## Brano di lettura
<<<<
Turchia, violenze e morti di piazza. La testimonianza: no autoritarismo politico
In Turchia, nella notte ci sono stati nuovi duri scontri fra manifestanti e polizia
ad Ankara, Istanbul, Smirne e in altre città del Paese: ad Antiochia, vicino al confine
con la Siria, un giovane è stato ucciso da una pallottola alla testa. La protesta
è cominciata contro i lavori al parco Gezi, accanto a piazza Taksim dov’è in cantiere
un centro commerciale, ma poi si è diretta contro il governo. In assenza di Erdogan,
in visita ufficiale nel Maghreb, il vicepremier Arinc ha lanciato un appello alla
calma. Il presidente Gul ha ammesso che le proteste iniziali erano “giuste e legittime”
e si è scusato con i giovani “vittime di violenze”, mentre “manifestavano in difesa
dell'ambiente”. Amnesty International conta oltre 2000 manifestanti feriti in diverse
città, mentre secondo il governo tra i feriti ci sono 244 poliziotti e solo 64 manifestanti.
Fausta Speranza ha raggiunto telefonicamente a Istanbul Giuseppe di Donna,
in Turchia per motivi di studio:
R. – Ieri, per
piazza Taksim girava un comunicato con il quale si chiedeva che Gezi Park fosse lasciato
intatto, non fosse toccato, perché sostanzialmente è stato l’origine di questa protesta.
>>>>
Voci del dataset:
<<<<
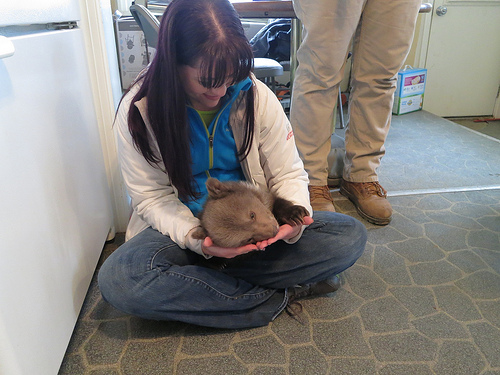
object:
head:
[190, 176, 279, 249]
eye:
[250, 212, 257, 220]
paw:
[254, 208, 315, 251]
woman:
[94, 0, 367, 332]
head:
[156, 0, 252, 109]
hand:
[200, 235, 258, 259]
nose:
[210, 84, 227, 97]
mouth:
[203, 92, 220, 100]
>>>>
## Consegna
Aggiorna il brano sulle proteste in Turchia da "e si è scusato" a "di questa protesta.", scrivendo "volantino" al posto di "comunicato".

## Soluzione
e si è scusato con i giovani “vittime di violenze”, mentre “manifestavano in difesa
dell'ambiente”. Amnesty International conta oltre 2000 manifestanti feriti in diverse
città, mentre secondo il governo tra i feriti ci sono 244 poliziotti e solo 64 manifestanti.
Fausta Speranza ha raggiunto telefonicamente a Istanbul Giuseppe di Donna,
in Turchia per motivi di studio:
R. – Ieri, per
piazza Taksim girava un volantino con il quale si chiedeva che Gezi Park fosse lasciato
intatto, non fosse toccato, perché sostanzialmente è stato l’origine di questa protesta.